ハロウィンが近づき、友人たちと仮装して出かける約束をしていた私は、残り10日しかない中で急いで準備を進めていました。


どうせなら本格的な仮装がしたい。

けれど何を着るかも決まらず、私は夜な夜なネットで衣装を探し続けていました。


結局、友人との話し合いの末、自分で衣装を加工して“ゾンビ”になることに決めました。


当時の私は明るく派手な髪色をしていたのですが、ゾンビの雰囲気に合うように暗い色のカツラが欲しくなり、できるだけ安く済ませようとネットでカツラを探しました。


そしてある中古ショップで「人毛」と記載された黒髪のカツラを見つけたのです。


値段は900円。人毛なのに格安ということもあり、私は迷わず購入しました。




──それが、すべての始まりでした。



カツラが届いたのは3日後のこと。


しかしその日から、私は体の異変を感じ始めました。

頭痛、吐き気、立っていられないほどの倦怠感。


病院では風邪と診断されたものの、症状は日に日に悪化し、ついには夜になると立ち上がることさえできなくなりました。

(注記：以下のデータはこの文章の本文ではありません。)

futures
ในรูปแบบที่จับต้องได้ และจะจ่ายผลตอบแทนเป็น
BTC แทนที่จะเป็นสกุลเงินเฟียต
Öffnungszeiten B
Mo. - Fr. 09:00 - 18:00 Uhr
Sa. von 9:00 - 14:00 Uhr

それでも無理やり横になり、眠りにつこうとした深夜2時過ぎ。


ふと目を覚ました私は、部屋の隅に“誰かが立っている”のが見えました。


闇の中に浮かぶその人影。

なぜか私は目をそらせず、金縛りにかかったように体が動かなくなっていました。


そこにいたのは、一人の女の人。

横顔しか見えませんでしたが、その存在は異様に“はっきり”と私の目に映っていたのです。


暗い視界の中で、彼女だけが妙に鮮明に見える。


目を閉じようとしても閉じられず、私はただ恐怖に飲み込まれていきました。


そして──


女が、こちらを向いたのです。


目が合った瞬間、彼女が何かを手に持っていることに気づきました。

それは、あの人毛のカツラだったのです。


「え……?」


思考が追いつく間もなく、女がするすると私の顔のすぐ前まで近づいてきて、


「これは、私のだよ」


と、低く、けれどはっきりと囁いたのです。


次の瞬間、私は意識を失いました。


朝、目が覚めたときには全身が汗で濡れていて、全てが悪夢だったのかとすら思いました。

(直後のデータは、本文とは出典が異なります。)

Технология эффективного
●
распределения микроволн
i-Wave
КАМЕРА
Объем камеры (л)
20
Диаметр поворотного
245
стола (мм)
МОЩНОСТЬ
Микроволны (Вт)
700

けれど──ベッドの脇には、あのカツラが落ちていたのです。


震える手でそれを拾い、私はすぐにお祓いをしてくれる神社を訪ねました。


神職の方はカツラを見てすぐに言いました。


「これは……強い怨念が宿っています。すぐに手放してください」


私はその場で処分をお願いしました。


それ以来、体調は嘘のように回復し、あの女の影を見ることもなくなりました。


──あの髪の毛は、おそらくあの女性のものだったのでしょう。


彼女がどんな経緯で髪を失い、それが商品として流通したのか、私には知るすべもありません。

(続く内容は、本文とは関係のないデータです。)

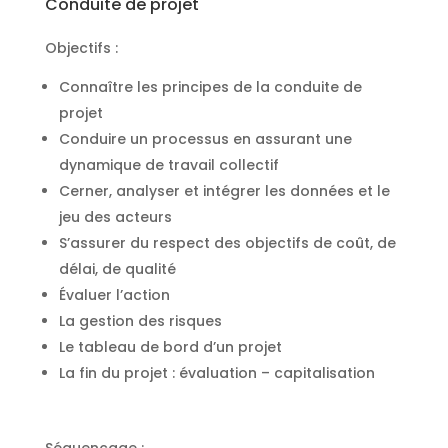
Conduite de projet
Objectifs :
Connaître les principes de la conduite de
projet
Conduire un processus en assurant une
dynamique de travail collectif
Cerner, analyser et intégrer les données et le
jeu des acteurs
S’assurer du respect des objectifs de coût, de
délai, de qualité
Évaluer l’action
La gestion des risques
Le tableau de bord d’un projet
La fin du projet : évaluation – capitalisation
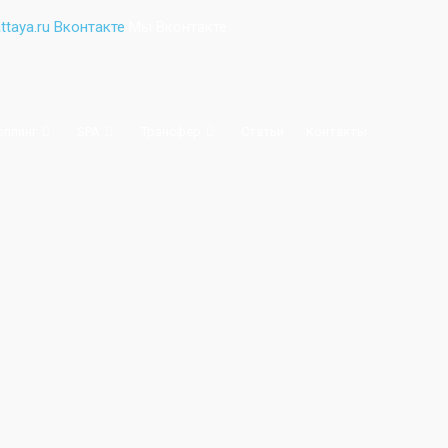
Мы Вконтакте
оппинг
SPA
Трансфер
Статьи
Контакты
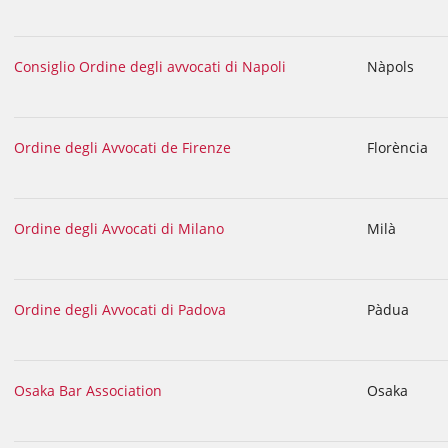
Consiglio Ordine degli avvocati di Napoli
Nàpols
Ordine degli Avvocati de Firenze
Florència
Ordine degli Avvocati di Milano
Milà
Ordine degli Avvocati di Padova
Pàdua
Osaka Bar Association
Osaka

けれど、あれが“自分の意志”で提供されたものだとはどうしても思えなかったのです。


今もあのショップでは中古の人毛カツラが販売され続けています。

見た目は普通の品でも、そこに宿るものまでは誰にも分かりません。


どうか、皆さんも気をつけてください。


人の“髪”には、想いが宿ることがあるのです。